- Russian: В мирные дни
- Directed by: Vladimir Braun
- Written by: Iosif Prut
- Produced by: L. Koretsky
- Starring: Nikolai Timofeyev; Arkadi Tolbuzin; Aleksandr Grechany; Sergei Gurzo; Andrei Sova; Vyacheslav Tikhonov;
- Cinematography: Mikhail Chyorny; Daniil Demutsky;
- Edited by: N. Kardash
- Music by: Yuli Meitus
- Release date: 1950;
- Running time: 97 min.
- Country: Soviet Union
- Language: Russian

= In Peaceful Time =

In Peaceful Time (В мирные дни) is a 1950 Soviet action war adventure film directed by Vladimir Braun.

== Plot ==
The film tells about the life of submariners in peacetime.
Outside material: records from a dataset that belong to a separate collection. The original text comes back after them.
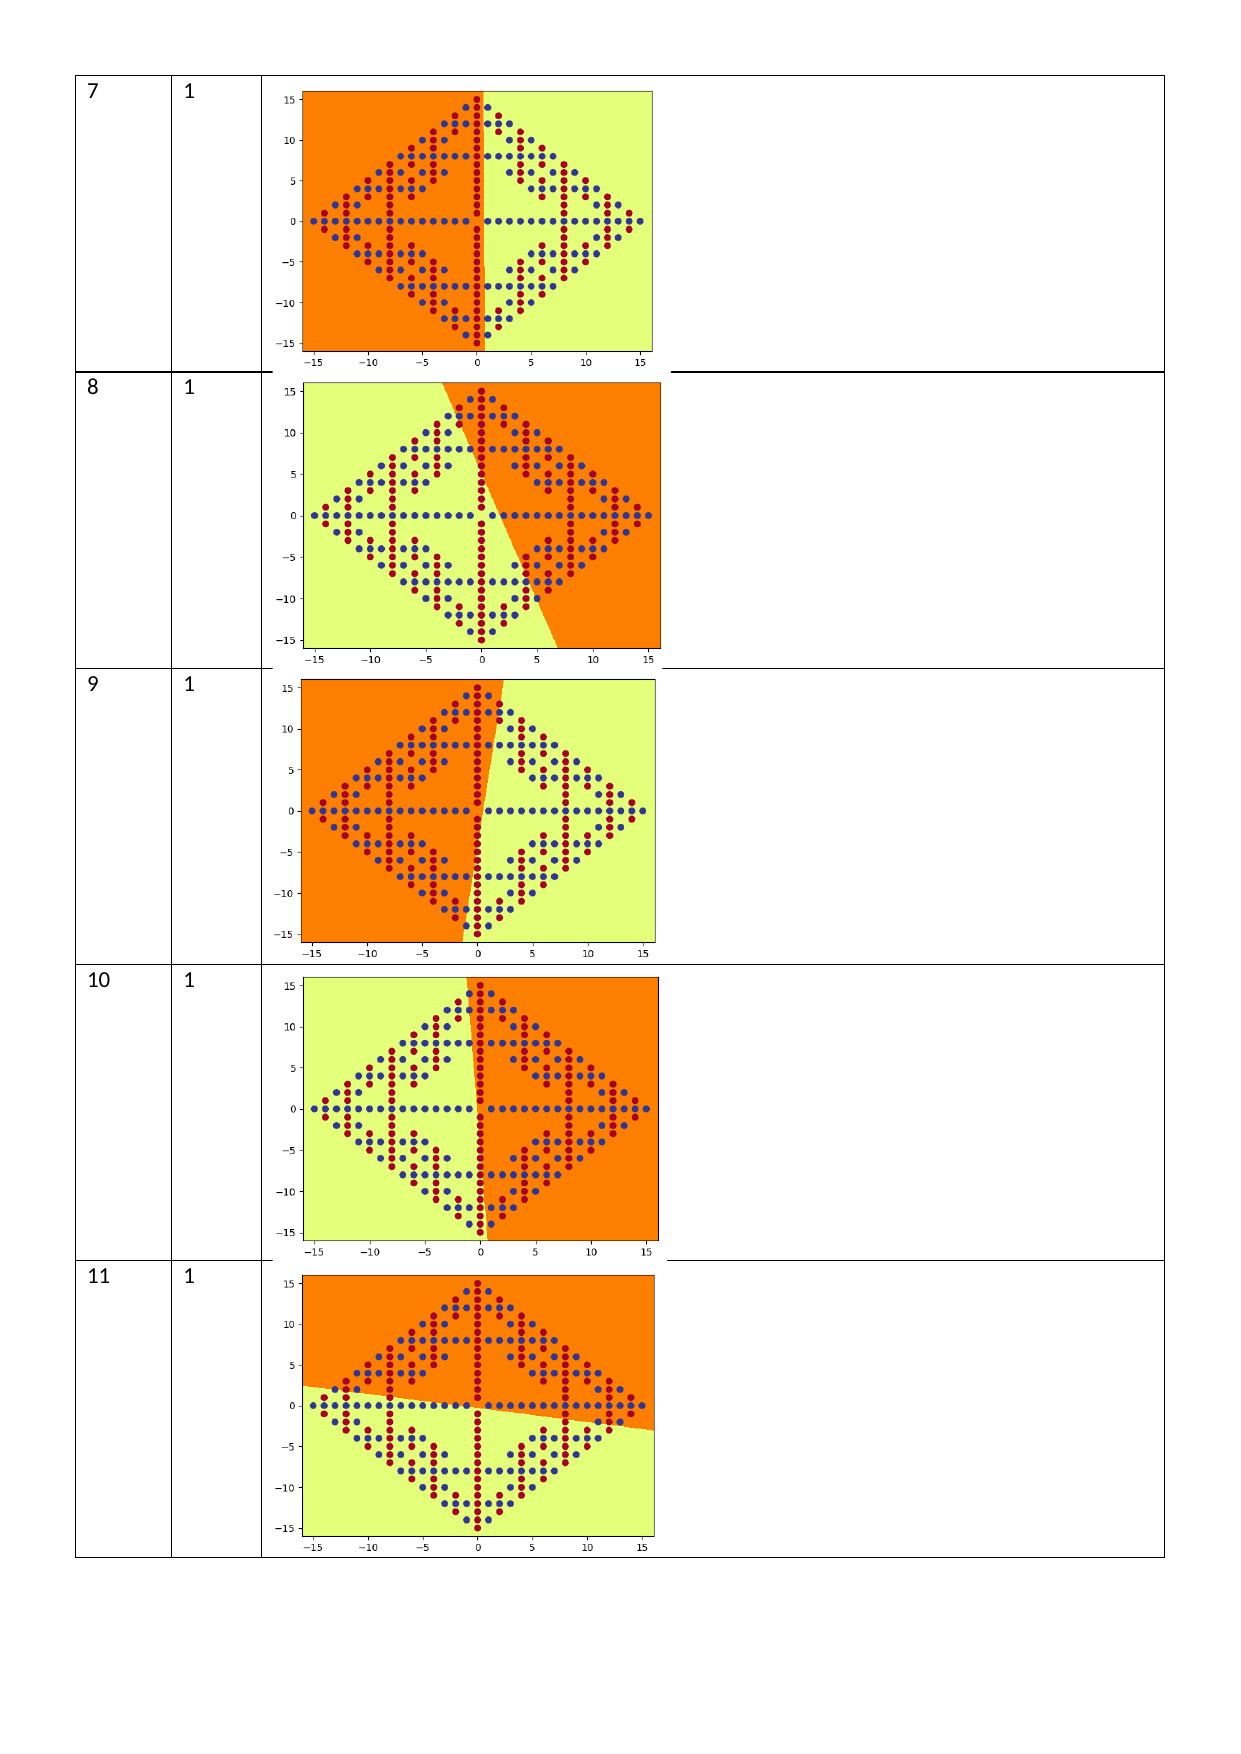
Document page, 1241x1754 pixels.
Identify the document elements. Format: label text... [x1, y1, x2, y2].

table_cell 1 [172, 965, 261, 1260]
table_cell [667, 1261, 1164, 1557]
table_cell [262, 76, 272, 371]
table_cell 1 [172, 76, 261, 371]
table_cell [262, 1261, 272, 1557]
table_cell [262, 965, 272, 1260]
table_cell [671, 373, 1164, 668]
table_cell 11 [76, 1261, 171, 1557]
table_cell 1 [172, 373, 261, 668]
picture [272, 76, 672, 964]
table_cell 1 [172, 669, 261, 964]
table_cell 9 [76, 669, 171, 964]
table_cell [672, 76, 1164, 371]
table_cell 7 [76, 76, 171, 371]
table_cell [668, 965, 1164, 1260]
table_cell [262, 669, 272, 964]
table_cell 10 [76, 965, 171, 1260]
table_cell 8 [76, 373, 171, 668]
table_cell [262, 373, 272, 668]
table_cell 1 [172, 1261, 261, 1557]
picture [272, 965, 668, 1557]
table_cell [663, 669, 1164, 964]
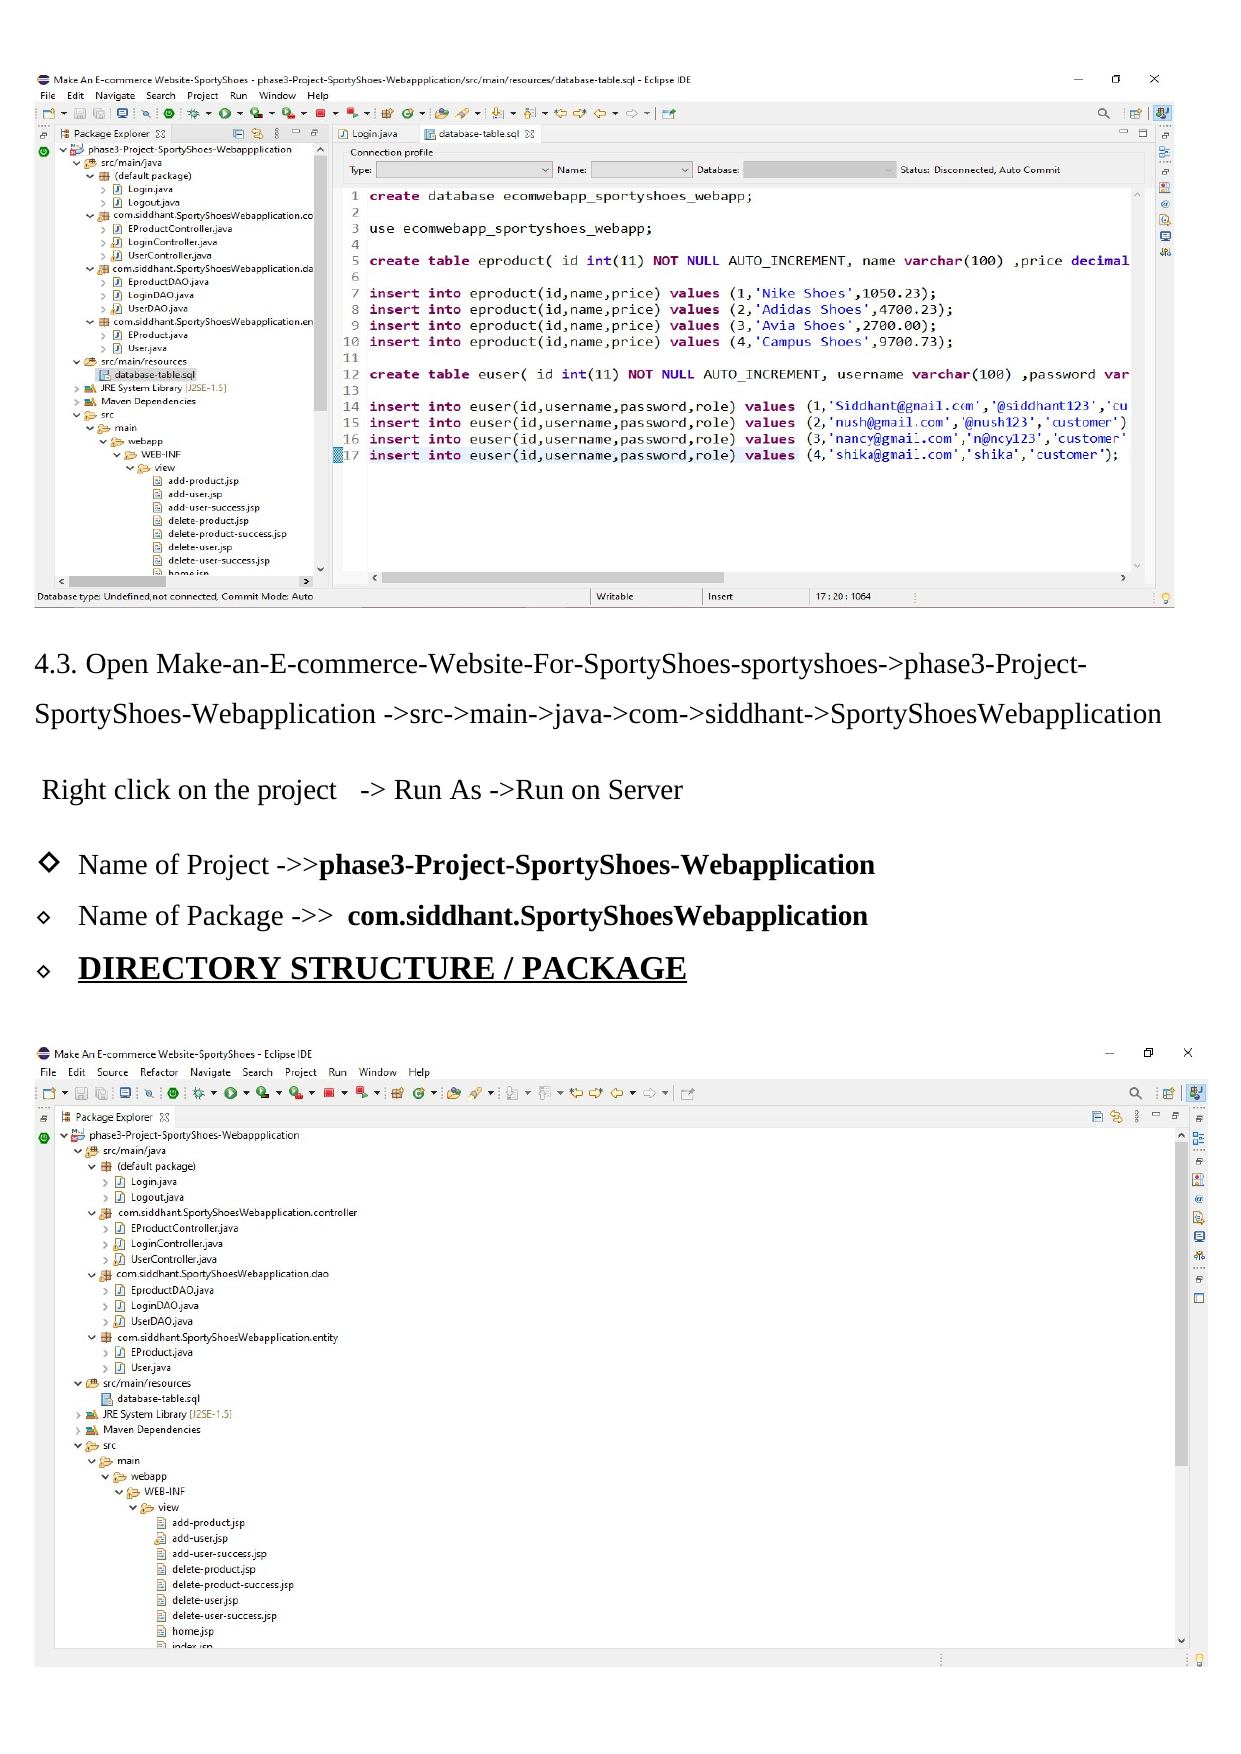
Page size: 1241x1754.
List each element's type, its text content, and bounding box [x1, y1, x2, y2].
At first glance, everything is fine and peaceful, but everything changed as soon as military exercises began. As it turned out, foreign intelligence wants at any cost to obtain secret information from Soviet submariners.

== Cast==
- Nikolai Timofeyev	as Afanasy
- Arkadi Tolbuzin as Georgy Orlov
- Aleksandr Grechany	as midshipman
- Sergei Gurzo as Pavlo Panychuk
- Andrei Sova as Suchkov
- Vyacheslav Tikhonov as Grinevsky
- Karaman Mgeladze as Vakhtang Meskhishvili
- Georgi Yumatov as sailor Kurakin
- Dmitry Kostenko as sailor Pivovarov
- Viktor Avdyushko as Stepan Matveyev, diver
- Viktor Dobrovolsky as admiral
- Viktor Mironov as Ilin, Captain I Rank
- Leonid Kmit	as 	chief of staff
- Elina Bystritskaya as Lena
- Veronika Vasilyeva as Zina
- Mikhail Gluzsky as duty midshipman

== Release ==
Vladimir Braun's film takes the 720th place in the list of most popular box-office films of the Soviet distribution. It was watched by 23.5 million viewers.